South African Airways Stake Sale Favored in Quest for Profit

South Africa will search for potential buyers for an equity stake in South African Airways SOC Ltd. as the government seeks to return the national carrier to profitability.

“We will have to go to the market to see what the appetite is,” Public Enterprises Minister Lynne Brown told reporters in Cape Town yesterday. No preferred partners have been identified and the size of the stake that could be put up for sale hadn’t been determined, she said.

South Africa disposed of 20 percent of SAA, as the airline is known, to Swissair in 1999 and bought the shares back in 2002 after the Swiss carrier went bankrupt. The government will raise at least 20 billion rand ($1.8 billion) by selling shares in listed companies, stakes in state-owned entities and real estate to finance a bailout for power utility Eskom Holdings SOC Ltd., Finance Minister Nhlanhla Nene said Oct. 22.

SAA is now “technically bankrupt” and surviving off state-guaranteed loans because its applications for government grants had been turned down by Nene, Brown said. The carrier has delayed the publication of earnings for the 12 months ending March 2014. The company made a 991 million-rand operating loss the previous year.

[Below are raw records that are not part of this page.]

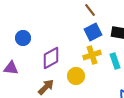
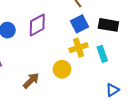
purple diamond: (51, 58) -> (37, 25), moved

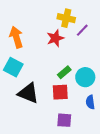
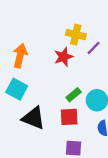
orange arrow: (16, 37) -> (20, 56), turned 30

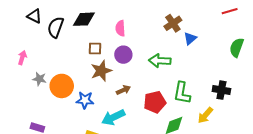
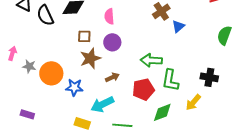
black semicircle: (56, 27) -> (45, 15), turned -45
pink arrow: (22, 58) -> (12, 53), moved
green arrow: (160, 61) -> (151, 60), moved

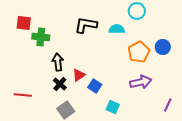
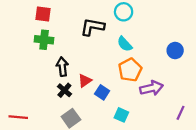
cyan circle: (137, 11) -> (124, 12), moved
red square: (24, 23) -> (43, 14), moved
cyan semicircle: (117, 29) -> (125, 44), moved, turned -133
orange pentagon: (139, 52) -> (130, 70), moved
red line: (23, 95) -> (18, 117), moved

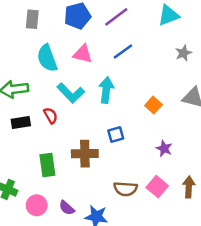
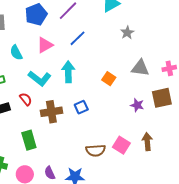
pink triangle: (83, 54) -> (45, 45), turned -36
cyan semicircle: (47, 58) -> (16, 53), size x0.7
purple star: (164, 148) -> (137, 105), moved
brown cross: (85, 154) -> (51, 112), moved
purple semicircle: (67, 208) -> (50, 173), turned 32

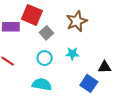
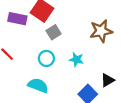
brown star: (77, 21) -> (101, 31), moved
black triangle: (105, 67) -> (108, 80), turned -40

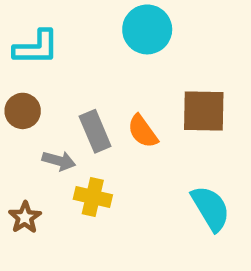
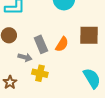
orange semicircle: (143, 131) -> (62, 44), turned -112

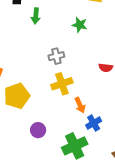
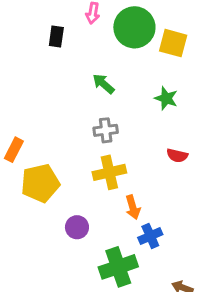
green arrow: (36, 16) -> (103, 84), moved, turned 119
green star: (80, 25) -> (166, 98), moved
purple circle: (38, 130) -> (77, 227), moved

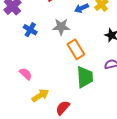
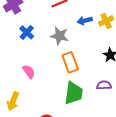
pink semicircle: (26, 74) -> (29, 72), moved
yellow arrow: (40, 95) -> (13, 101), moved, turned 132

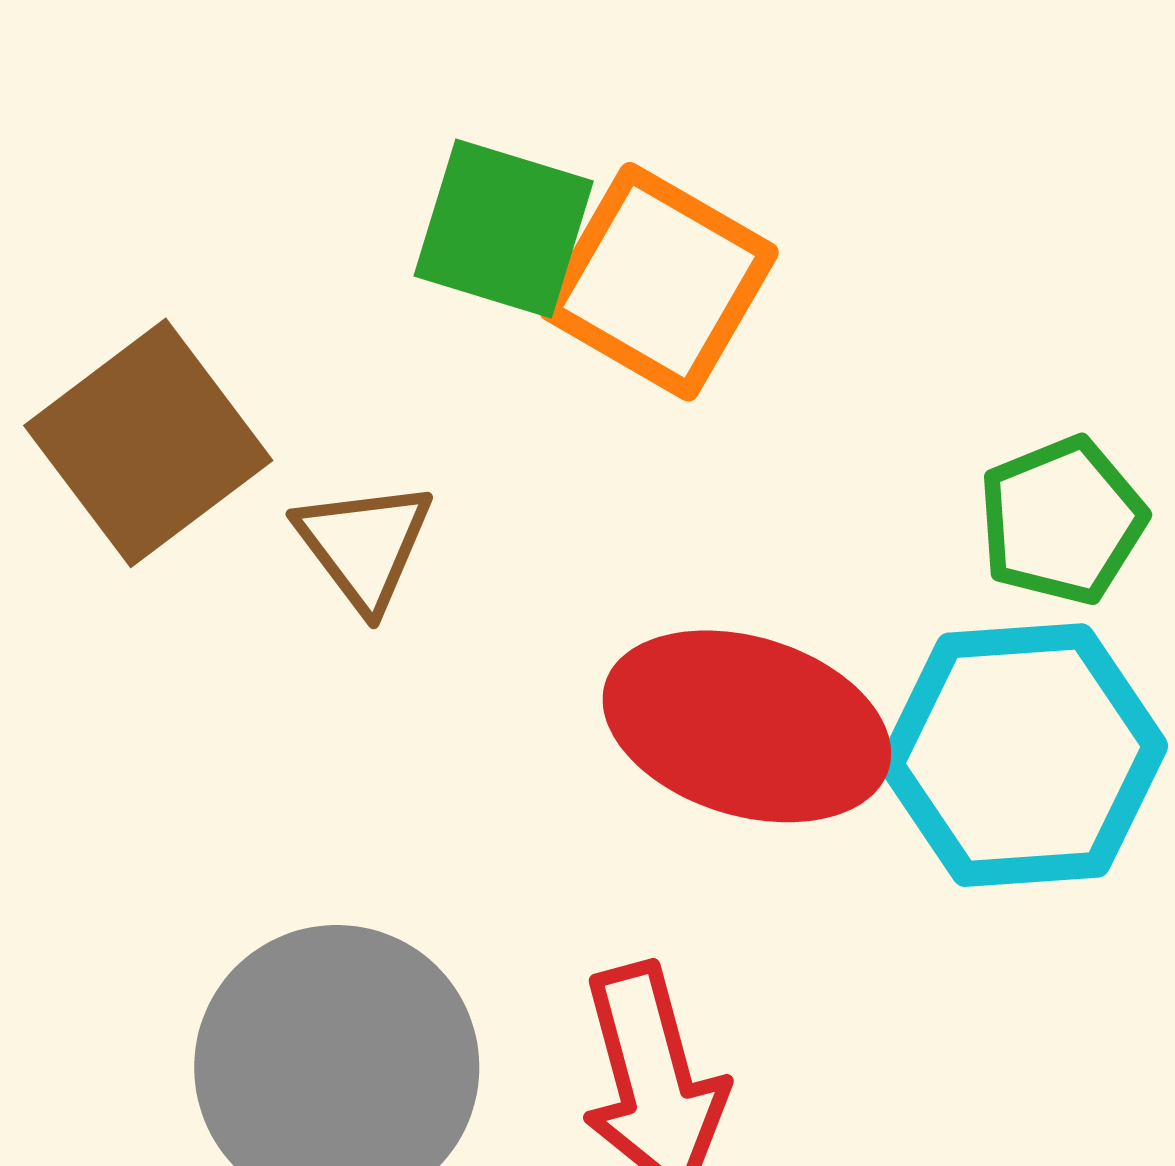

Brown announced a boardroom clear-out yesterday, accepting the resignations of six members who she said quit because they knew they were going to be fired. They weren’t identified.

Board Divided

Chairwoman Duduzile Myeni was retained in her post, while John Tambi, an air-transportation specialist, and Anthony Dixon, an accountant, were appointed and approved by the government after two board meetings.

The old board was split into factions, divided and “collectively just didn’t work,” Brown said.

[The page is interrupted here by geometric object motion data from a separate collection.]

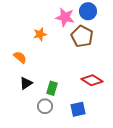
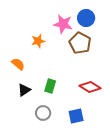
green rectangle: (52, 88) -> (50, 86), moved

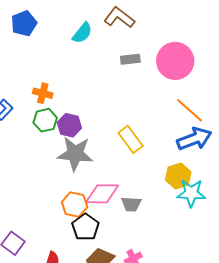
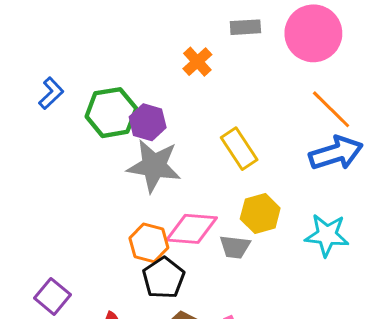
orange cross: (43, 93) -> (197, 62), moved, turned 30
green hexagon: (45, 120) -> (111, 113), size x1.4
yellow hexagon: (178, 176) -> (260, 214), moved

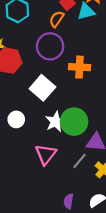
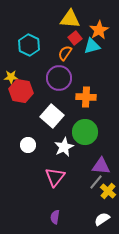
green circle: (74, 122) -> (85, 132), moved
gray line: (80, 161) -> (96, 182), moved
purple semicircle: (69, 201) -> (55, 217), moved

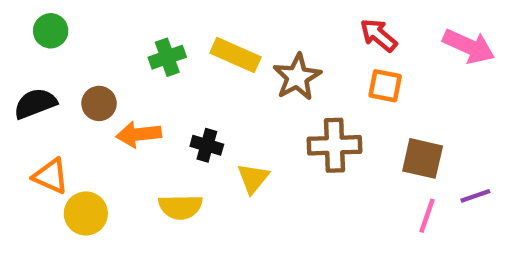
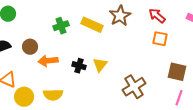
brown star: (297, 77) -> (120, 16), moved
brown cross: (335, 145) -> (134, 87), moved, turned -30
yellow triangle: (253, 178) -> (100, 65), moved
yellow semicircle: (180, 207) -> (53, 95), moved

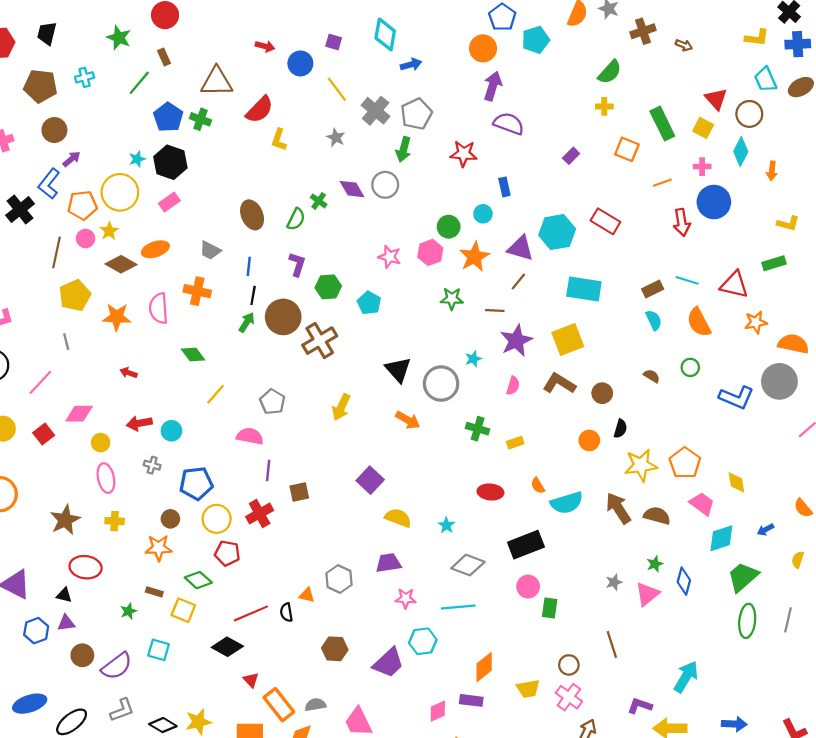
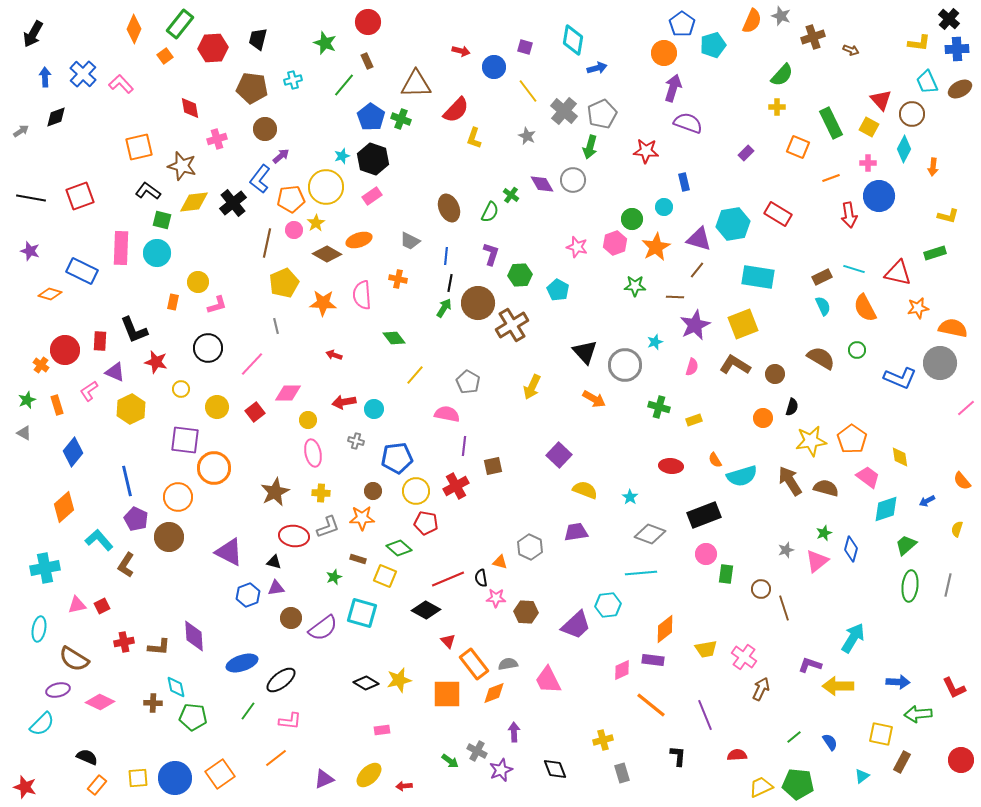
orange cross: (197, 291) -> (398, 279), size x0.7
brown semicircle: (652, 376) -> (821, 358), size x1.8
green trapezoid: (743, 577) -> (906, 545), size x0.7
pink star: (406, 598) -> (496, 598), moved
cyan square: (159, 650) -> (362, 613), size x1.4
brown circle: (569, 665) -> (761, 589), moved
gray L-shape: (122, 710) -> (328, 527), moved

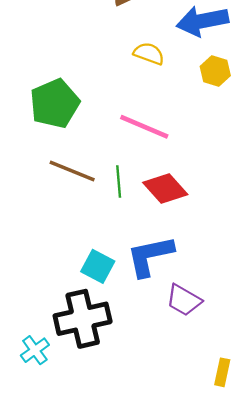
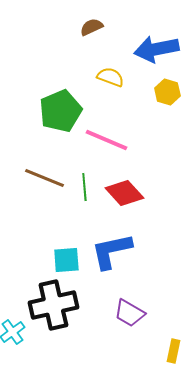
green pentagon: (55, 104) -> (60, 111), moved
cyan square: (98, 266) -> (66, 260), turned -32
purple trapezoid: (184, 300) -> (129, 313), moved

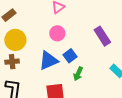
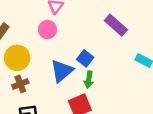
pink circle: (57, 33) -> (47, 30), moved
green arrow: (78, 74) -> (89, 80), moved

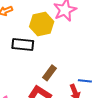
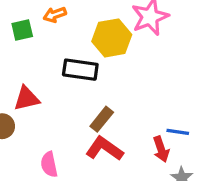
brown rectangle: (49, 73) -> (102, 119), moved

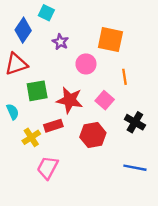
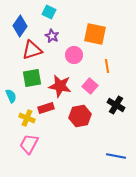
cyan square: (46, 13) -> (49, 12), moved
red triangle: (16, 64) -> (32, 50), moved
yellow cross: (31, 137) -> (27, 118), turned -35
pink trapezoid: (48, 168) -> (29, 144), moved
blue line: (135, 168) -> (116, 156), moved

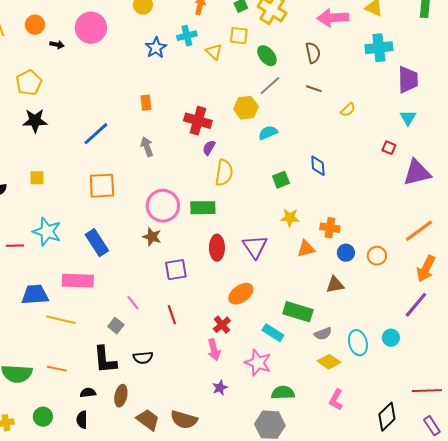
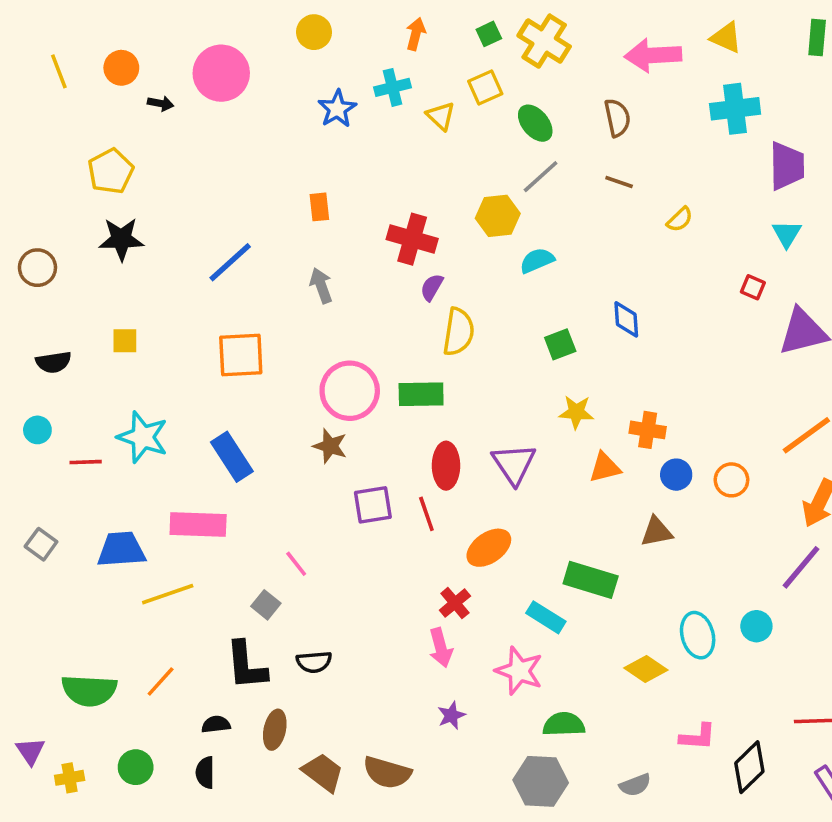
yellow square: (239, 36) -> (485, 87), turned -30
red line: (172, 315) -> (426, 514), moved
yellow line: (61, 320) -> (168, 594), turned -32
gray semicircle: (323, 334) -> (635, 785), moved
orange line: (57, 369) -> (161, 682), turned -60
pink L-shape: (336, 400) -> (698, 737), moved, turned -115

SAA has had four chief executive officers in the past two years as different management teams failed to turn the airline around. Present incumbent Monwabisi Kalawe was appointed in April last year.

The carrier wants to replace its aging fleet of long-haul aircraft with new Boeing Co. and Airbus Group NV. models and has named KPMG LLP to advise on the process. A lack of money has delayed the purchase of the new aircraft, Brown said.